Say you have an array for which the ith element is the price of a given stock on day i.

Design an algorithm to find the maximum profit. You may complete at most two transactions.

Note:
You may not engage in multiple transactions at the same time (ie, you must sell the stock before you buy again).

DP Accepted

题目要求最多只能交易（买进卖出）两次。所以就可以用sell2[i]表示前i天第二次卖出后手中最多有的钱，buy2[i]表示前i天第二次买入后手中最多有的钱，sell1[i]表示前i天第一次卖出后手中最多有的钱，buy1[i]表示前i天第一次买入后手中最多有的钱，其中，假设一开始手中钱的数量为0。
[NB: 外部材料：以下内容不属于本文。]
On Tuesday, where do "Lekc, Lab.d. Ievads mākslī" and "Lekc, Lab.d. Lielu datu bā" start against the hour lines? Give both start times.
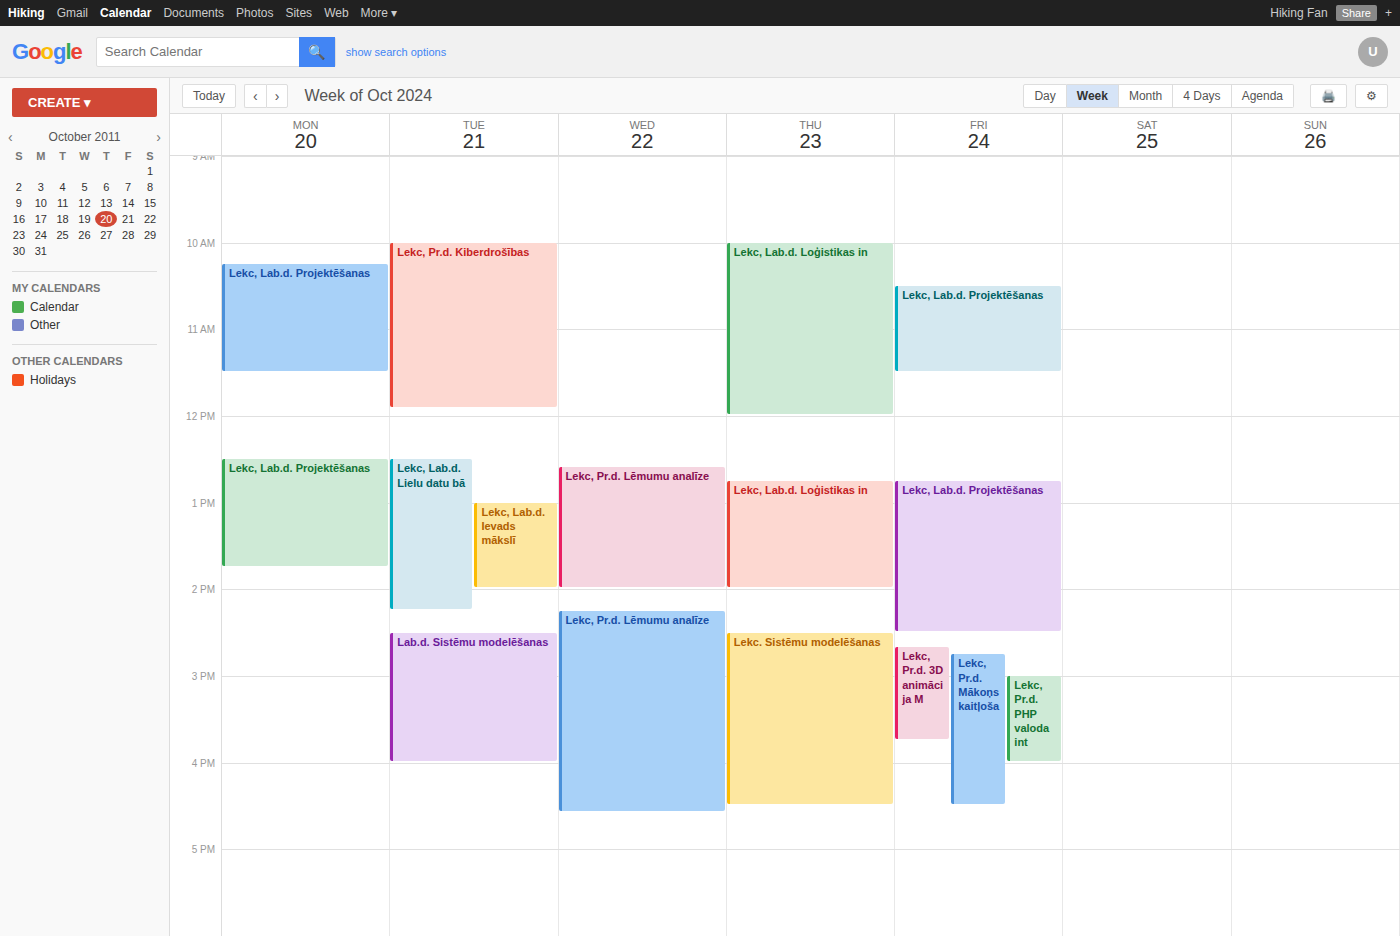
"Lekc, Lab.d. Ievads mākslī": 1:00 PM, exactly on the 1 PM line. "Lekc, Lab.d. Lielu datu bā": 12:30 PM, halfway between the 12 PM and 1 PM lines.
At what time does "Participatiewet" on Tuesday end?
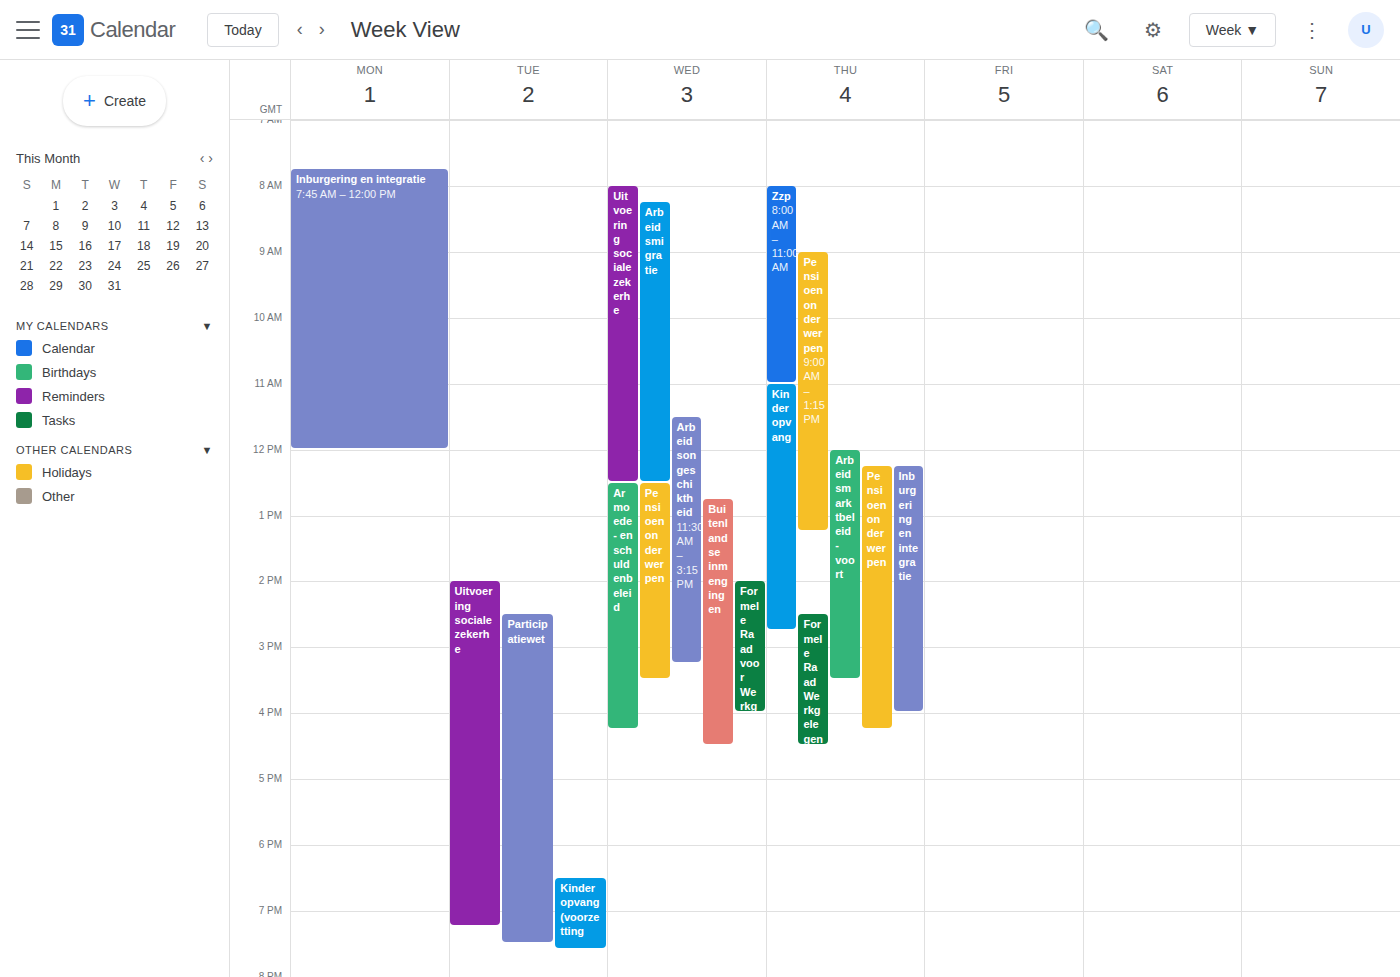
7:30 PM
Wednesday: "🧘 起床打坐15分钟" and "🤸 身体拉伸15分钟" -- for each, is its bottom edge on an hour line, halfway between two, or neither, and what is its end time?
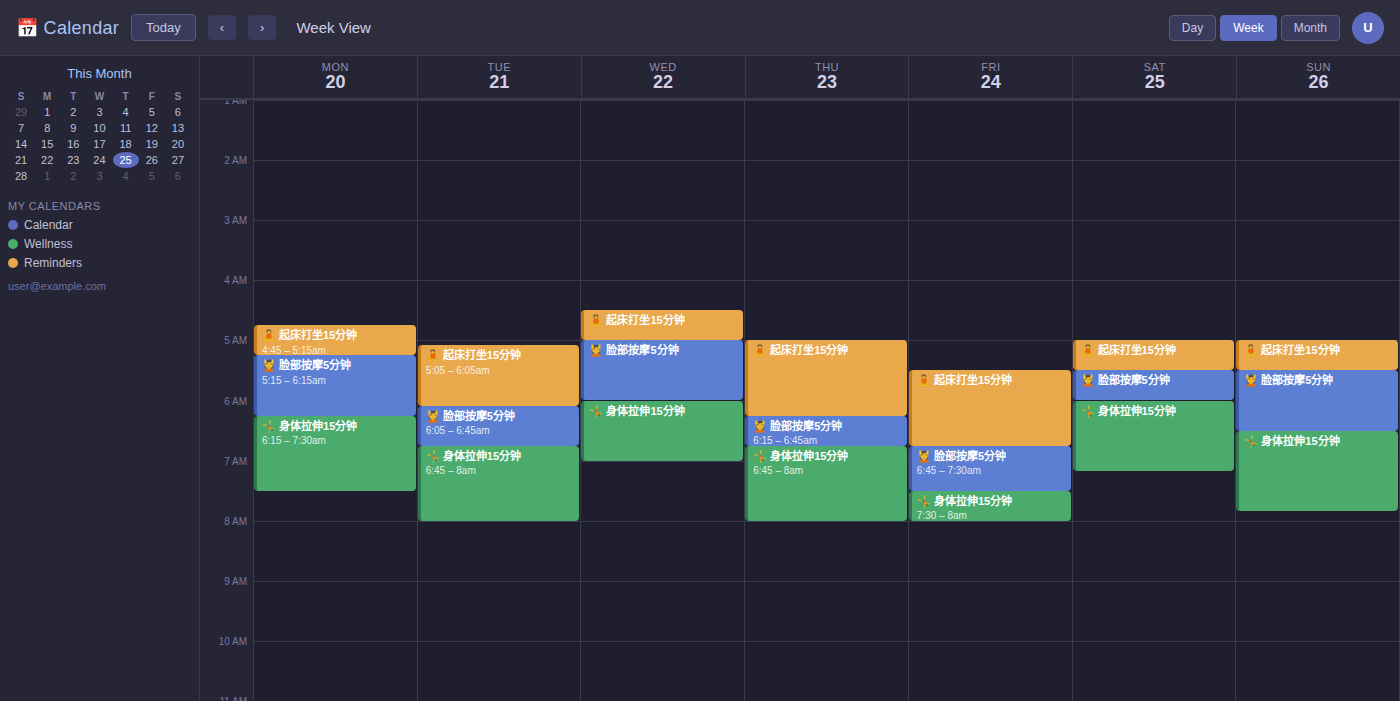
"🧘 起床打坐15分钟": 5:00 AM, exactly on the 5 AM line. "🤸 身体拉伸15分钟": 7:00 AM, exactly on the 7 AM line.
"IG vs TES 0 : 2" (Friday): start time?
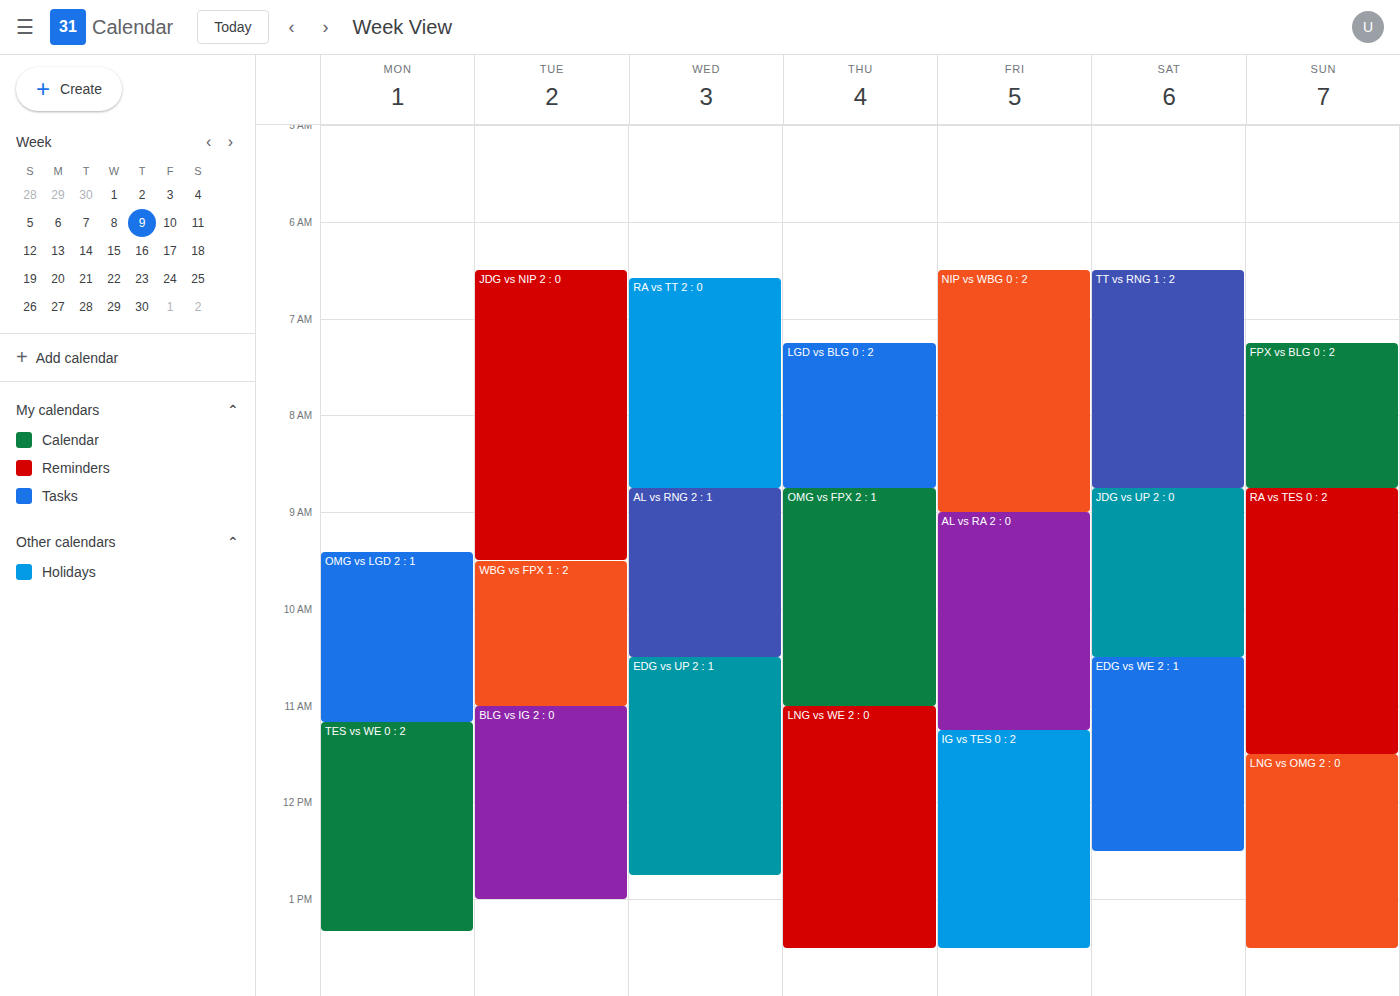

可以得到规律：

sell2[i] = max(sell2[i-1], buy2[i-1]+prices[i]);

buy2[i] = max(buy2[i-1], sell1[i-1]-prices[i]);

sell1[i] = max(sell1[i-1], buy1[i-1]+prices[i]);

buy1[i] = max(buy1[i-1], -prices[i]);

观察可以发现，上述四个变量的值只与前一状态有关，所以可以用单个的变量来代替数组。

class Solution {
public:
    int maxProfit(vector<int>& prices) {
        int sell2 = 0, sell1 = 0, buy2 = numeric_limits<int>::min(), buy1 = numeric_limits<int>::min();
        for (int i = 0; i < prices.size(); i++) {
            sell2 = max(sell2, buy2+prices[i]);
            buy2 = max(buy2, sell1-prices[i]);
            sell1 = max(sell1, buy1+prices[i]);
            buy1 = max(buy1, -prices[i]);
        }
        return sell2;
    }
};